Launched in January 2013, Vine has become the most downloaded free application in the U.S.. Seven months later, it claimed more than 40 million users. Its attraction is its format – six-second videos that run on a loop – and its ease of use. No need for editing; the recording is interrupted when the creator hits the button. It resumes by pressing again. Very quickly, the concept demonstrated its full creative potential.

But things changed in June 2013 with the arrival of a similar feature on Instagram. Vine was also facing competition from Snapchat. In search of an ever larger audience, many creators have migrated to YouTube and Facebook.

In summer 2014, the number of users began to decline.
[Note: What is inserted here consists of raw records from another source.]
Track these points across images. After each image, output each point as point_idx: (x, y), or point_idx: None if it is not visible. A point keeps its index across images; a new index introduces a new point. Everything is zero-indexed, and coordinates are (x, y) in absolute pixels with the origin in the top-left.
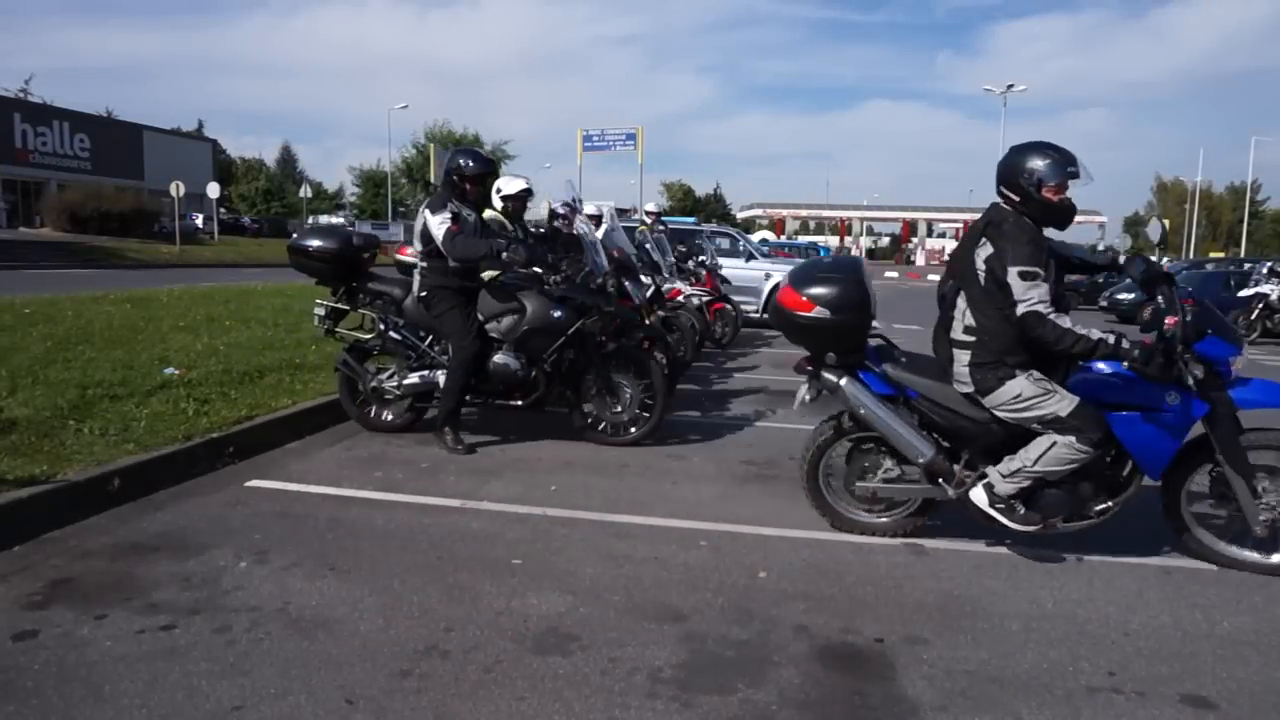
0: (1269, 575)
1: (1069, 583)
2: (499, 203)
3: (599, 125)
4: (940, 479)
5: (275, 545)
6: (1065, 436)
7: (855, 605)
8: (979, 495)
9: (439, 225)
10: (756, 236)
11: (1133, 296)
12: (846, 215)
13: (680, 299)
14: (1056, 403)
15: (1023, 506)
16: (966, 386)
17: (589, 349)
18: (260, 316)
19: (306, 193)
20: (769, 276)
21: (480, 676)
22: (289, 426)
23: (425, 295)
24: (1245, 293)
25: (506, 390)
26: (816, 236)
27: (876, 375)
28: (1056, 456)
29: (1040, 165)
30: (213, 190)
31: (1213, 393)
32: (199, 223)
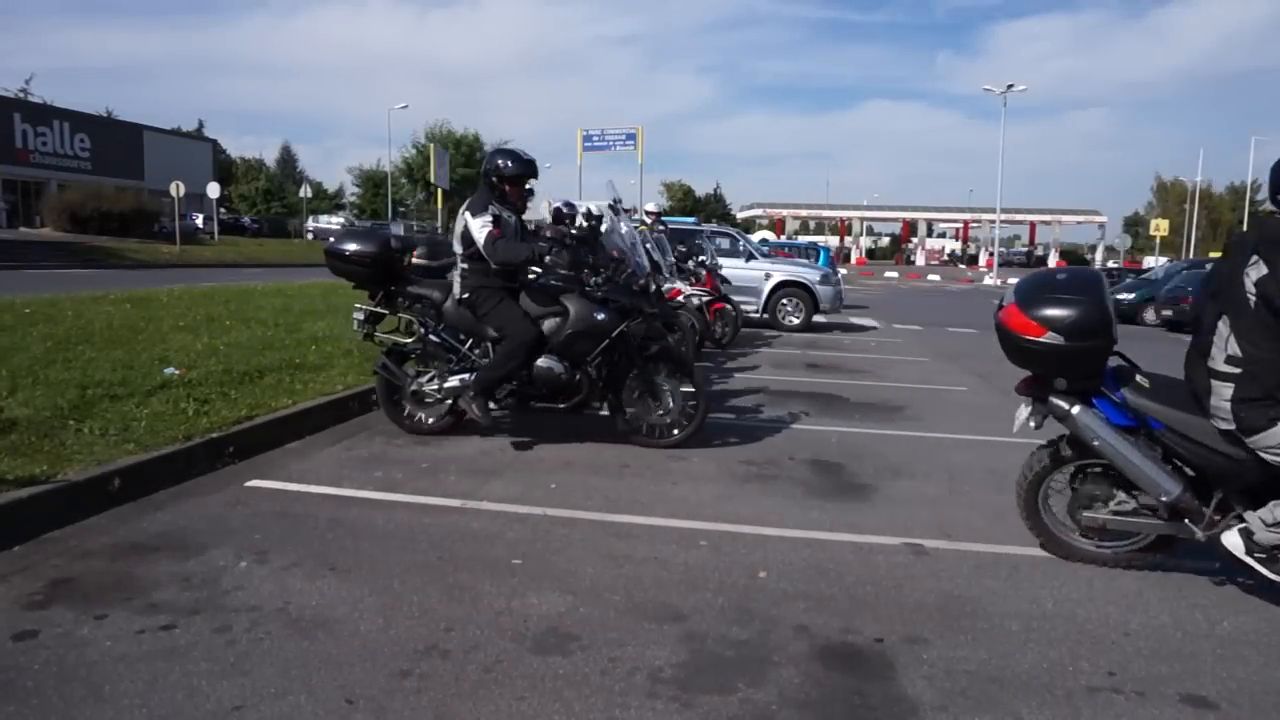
0: None
1: (1069, 583)
2: None
3: (599, 125)
4: (1187, 518)
5: (275, 545)
6: None
7: (855, 605)
8: (1233, 541)
9: (480, 229)
10: (756, 236)
11: (1133, 297)
12: (846, 215)
13: (680, 299)
14: None
15: None
16: (1226, 423)
17: (631, 351)
18: (260, 316)
19: (306, 193)
20: (769, 276)
21: (480, 676)
22: (289, 426)
23: (468, 297)
24: None
25: (549, 393)
26: (816, 236)
27: (1114, 404)
28: None
29: None
30: (213, 190)
31: None
32: (199, 223)
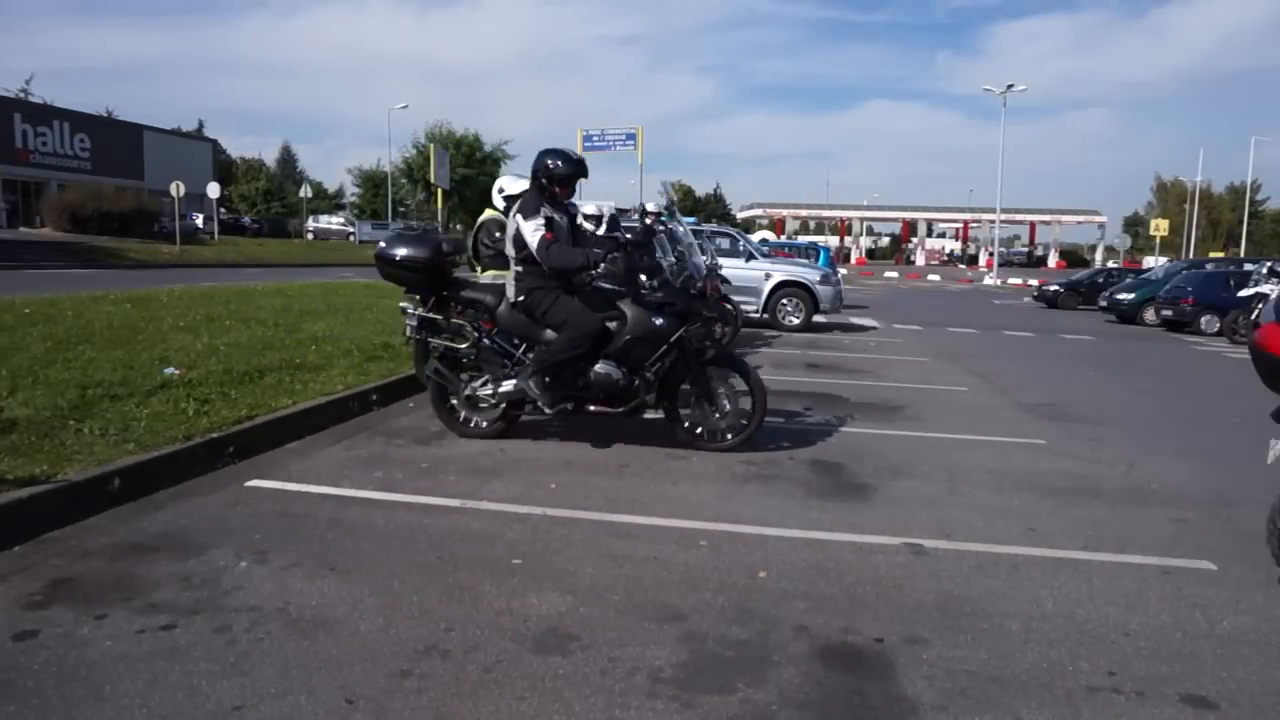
0: None
1: (1069, 583)
2: (500, 202)
3: (599, 125)
4: None
5: (275, 545)
6: None
7: (855, 605)
8: None
9: (533, 232)
10: (756, 236)
11: (1133, 297)
12: (846, 215)
13: None
14: None
15: None
16: None
17: (688, 355)
18: (260, 316)
19: (306, 193)
20: (769, 276)
21: (480, 676)
22: (289, 426)
23: (524, 299)
24: (1245, 293)
25: (606, 398)
26: (816, 236)
27: None
28: None
29: None
30: (213, 190)
31: None
32: (199, 223)
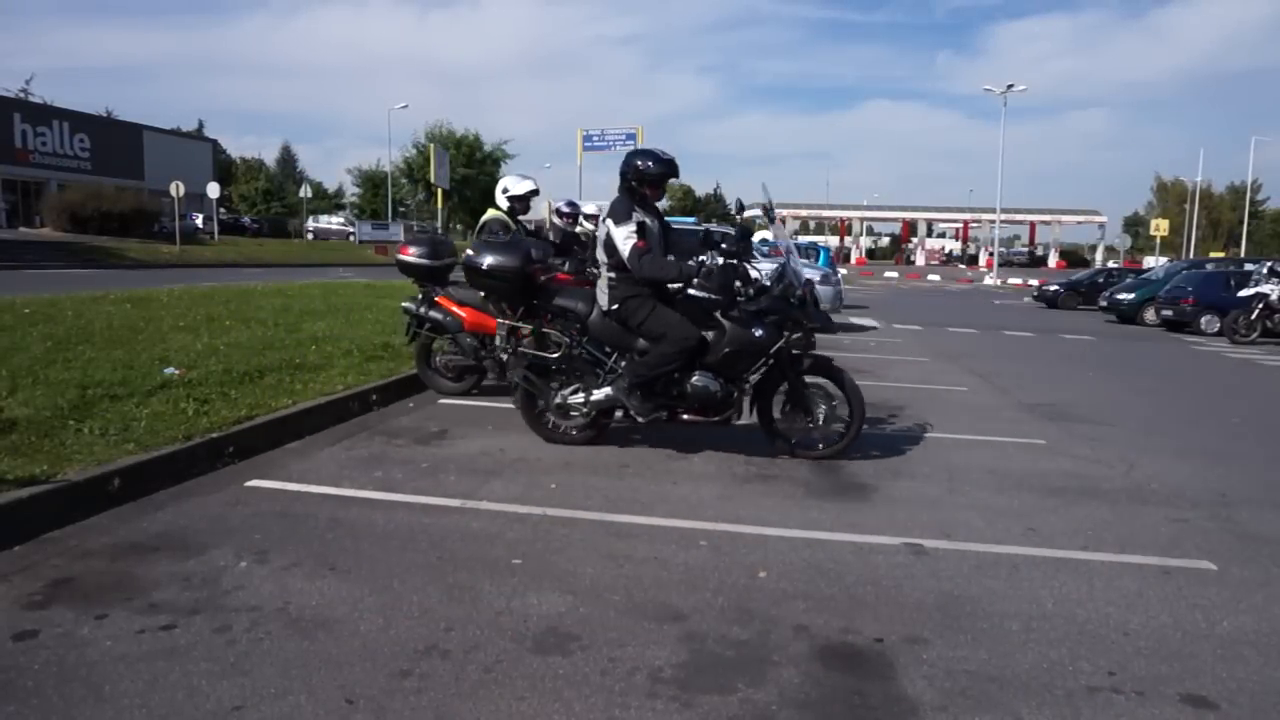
0: None
1: (1069, 583)
2: (504, 202)
3: (599, 125)
4: None
5: (275, 545)
6: None
7: (855, 605)
8: None
9: (624, 240)
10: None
11: (1133, 297)
12: (846, 215)
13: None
14: None
15: None
16: None
17: (784, 364)
18: (260, 316)
19: (306, 193)
20: None
21: (480, 676)
22: (289, 426)
23: (618, 308)
24: (1245, 293)
25: (701, 408)
26: (816, 236)
27: None
28: None
29: None
30: (213, 190)
31: None
32: (199, 223)
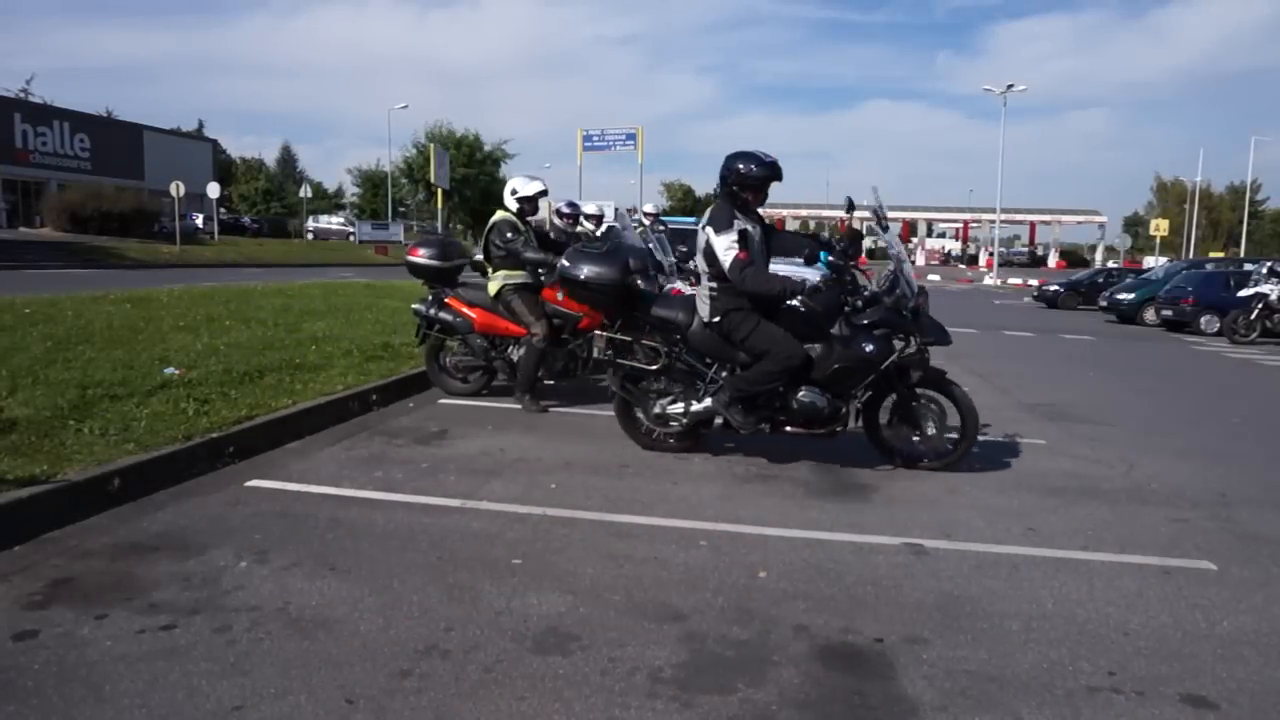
0: None
1: (1069, 583)
2: (513, 203)
3: (599, 125)
4: None
5: (275, 545)
6: None
7: (855, 605)
8: None
9: (725, 250)
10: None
11: (1133, 297)
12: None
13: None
14: None
15: None
16: None
17: (892, 377)
18: (260, 316)
19: (306, 193)
20: None
21: (480, 676)
22: (289, 426)
23: (719, 321)
24: (1245, 293)
25: (806, 422)
26: None
27: None
28: None
29: None
30: (213, 190)
31: None
32: (199, 223)
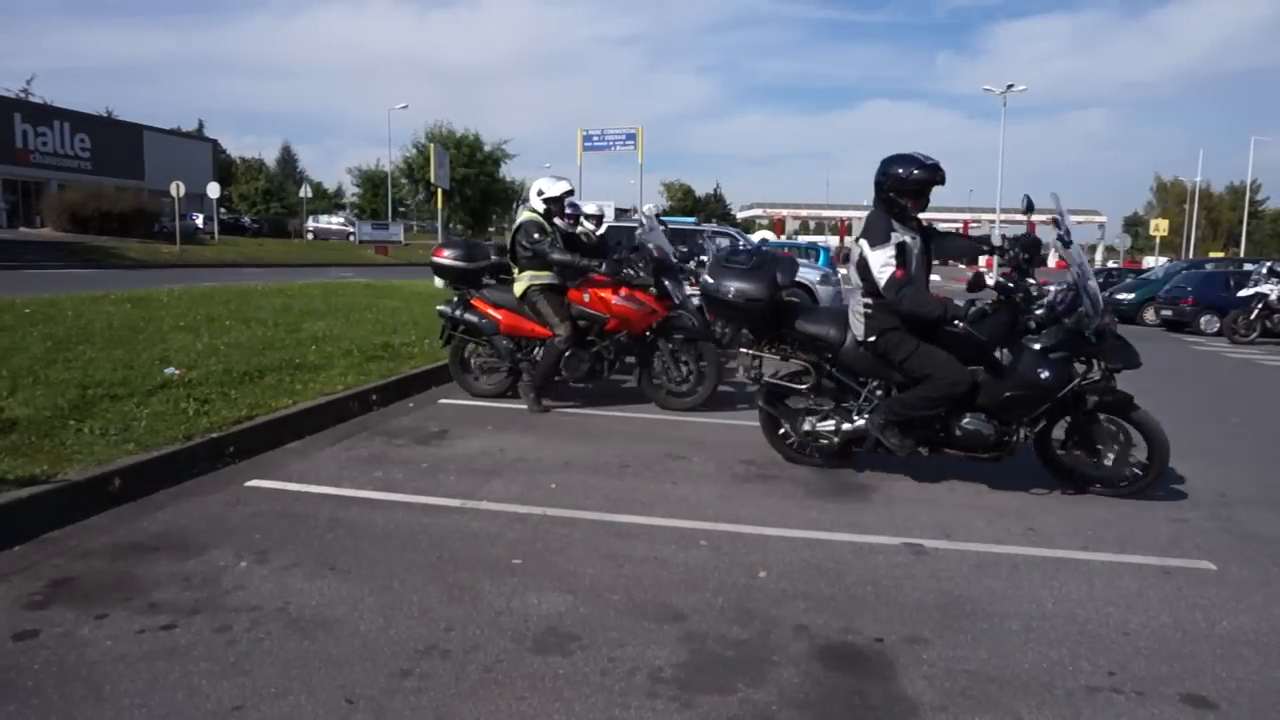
0: None
1: (1069, 583)
2: (539, 204)
3: (599, 125)
4: None
5: (275, 545)
6: None
7: (855, 605)
8: None
9: (882, 267)
10: (756, 236)
11: (1133, 297)
12: (846, 215)
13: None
14: None
15: None
16: None
17: (1067, 401)
18: (260, 316)
19: (306, 193)
20: None
21: (480, 676)
22: (289, 426)
23: (875, 340)
24: (1245, 293)
25: (968, 447)
26: (816, 236)
27: None
28: None
29: None
30: (213, 190)
31: None
32: (199, 223)
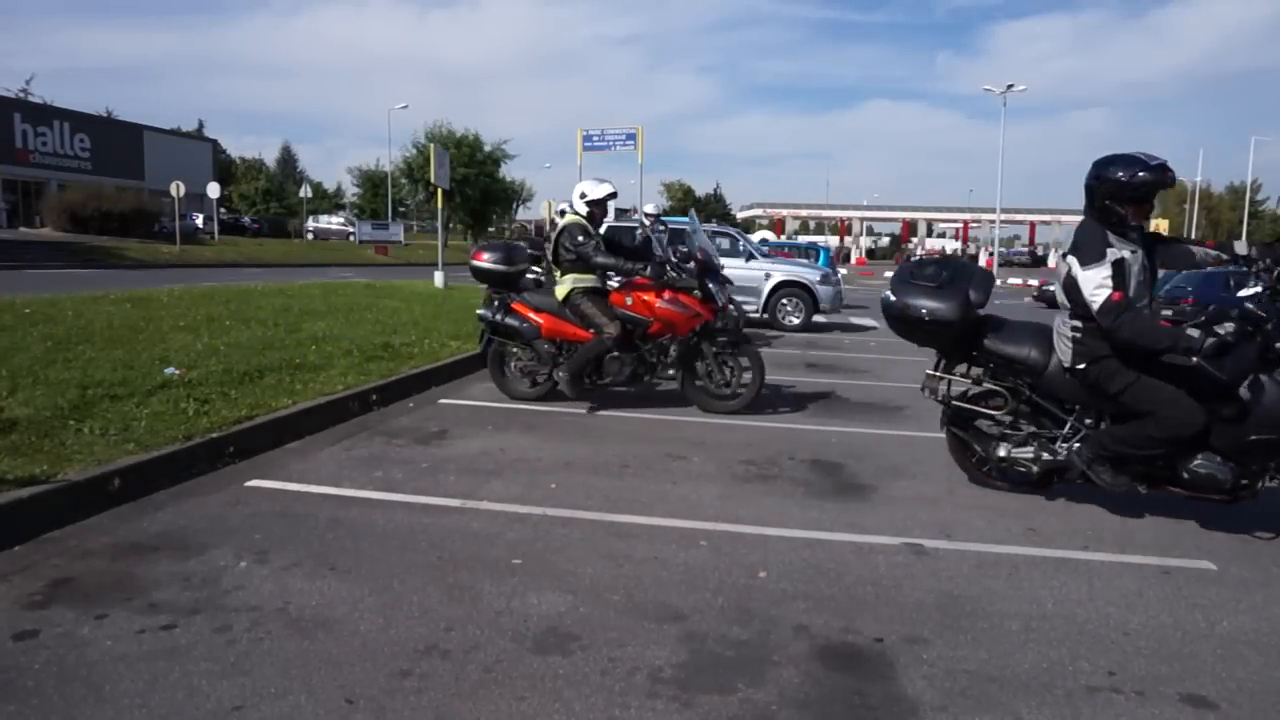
0: None
1: (1069, 583)
2: (582, 207)
3: (599, 125)
4: None
5: (275, 545)
6: None
7: (855, 605)
8: None
9: (1095, 290)
10: (756, 236)
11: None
12: (846, 215)
13: None
14: None
15: None
16: None
17: None
18: (260, 316)
19: (306, 193)
20: (769, 276)
21: (480, 676)
22: (289, 426)
23: (1086, 368)
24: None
25: (1197, 488)
26: (816, 236)
27: None
28: None
29: None
30: (213, 190)
31: None
32: (199, 223)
Stuck in internal governance issues, the platform evolved only gradually and marginally – the six-second limit, for example, was lifted only in June 2016.

In April 2015, Twitter tried to react by buying Niche, a company that connects creators with advertisers. It promised to open up to advertising and share its recipes. But it was too little, too late. The application had become a financial burden for Twitter, between IT infrastructure and salaries. 

In October 2016, Twitter decided to discontinue Vine.

"To all the creators out there — thank you for taking a chance on this app back in the day," the company wrote in its goodbye blog post

"To the many team members over the years who made this what it was — thank you for your contributions. And of course, thank you to all of those who came to watch and laugh every day."